Denise Darbeau works as an aide to mentally disabled adults and is a sister and aunt, noted her father, who is a retired truck driver. He did not know of any previous trouble his daughter had with police.

Denise Darbeau and her friend Rachel Edwards — who also vaulted the counter and suffered only a deep cut on her arm, according to court records — began their night by singing karaoke at a club, the elder Darbeau said. Then they went to McDonald's.

The victim's father questioned whether McIntosh, who served more than a decade in prison for killing a 17-year-old classmate when he was 19 years old, had informed McDonald's of his criminal record.

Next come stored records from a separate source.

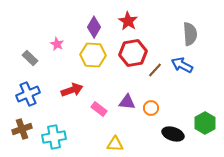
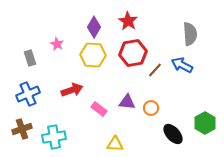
gray rectangle: rotated 28 degrees clockwise
black ellipse: rotated 30 degrees clockwise
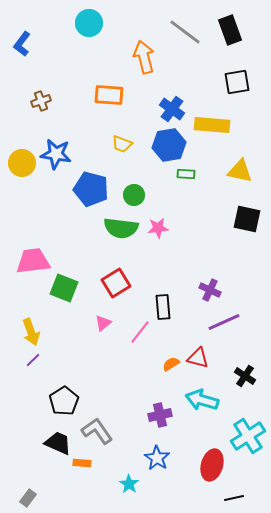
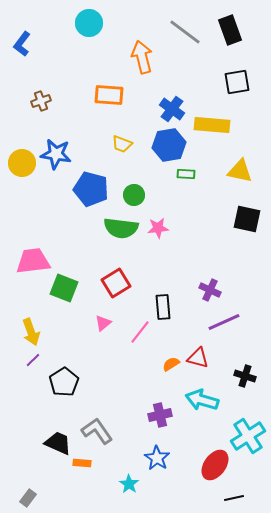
orange arrow at (144, 57): moved 2 px left
black cross at (245, 376): rotated 15 degrees counterclockwise
black pentagon at (64, 401): moved 19 px up
red ellipse at (212, 465): moved 3 px right; rotated 20 degrees clockwise
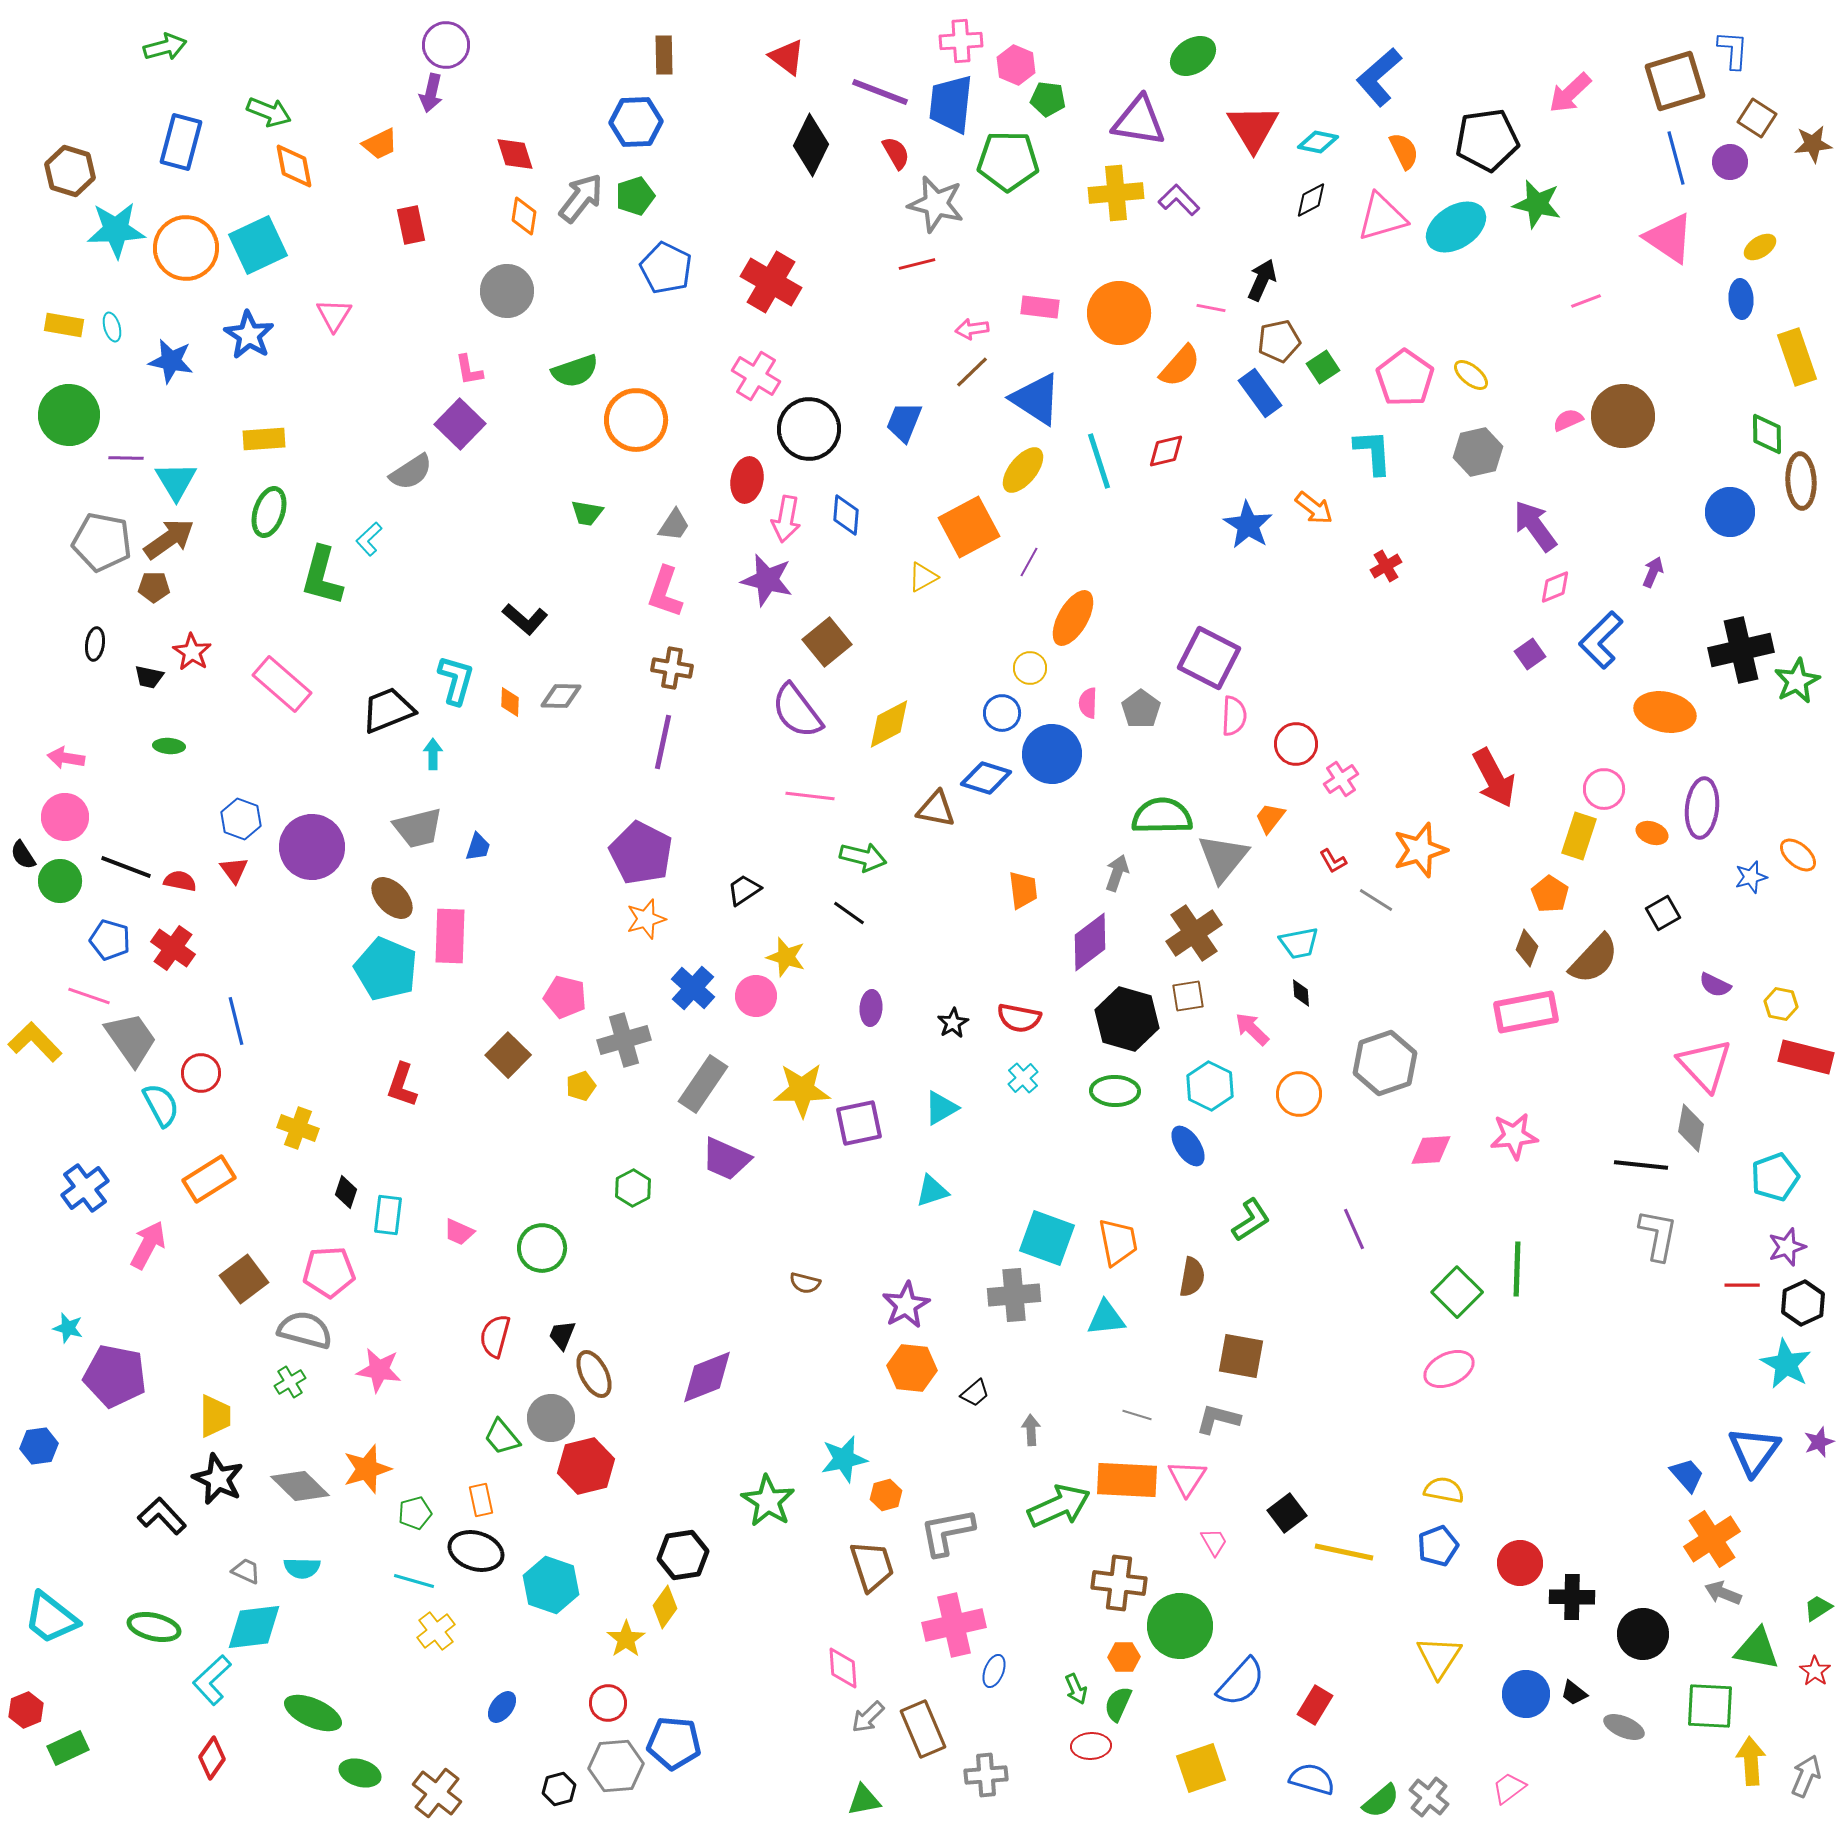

"I think that he deserved the chance to work, but I wonder if McDonald's knew about his background," he said.

"I think the company is just as culpable [as McIntosh], particularly if they didn't do a background check. I'd be interested to see that application."

Gerald Darbeau said he wanted to see McIntosh pay for his alleged actions.

"He had a second chance coming out of prison," he said, "but he blew it."

The victim's father said he was disturbed to see in horrific cell phone video of the incident that customers and McDonald's employees appeared to watch the attack unfold rather than immediately calling for help.

"People should've called the police rather than taking photos and video," he said. "Why were they just standing here like that?"

Gerald Darbeau added that he wanted people to know his daughter "comes from a good family."

"I don't want people to look at my daughter as an unruly young woman," he said. "She's a caring person and this incident was unfortunate."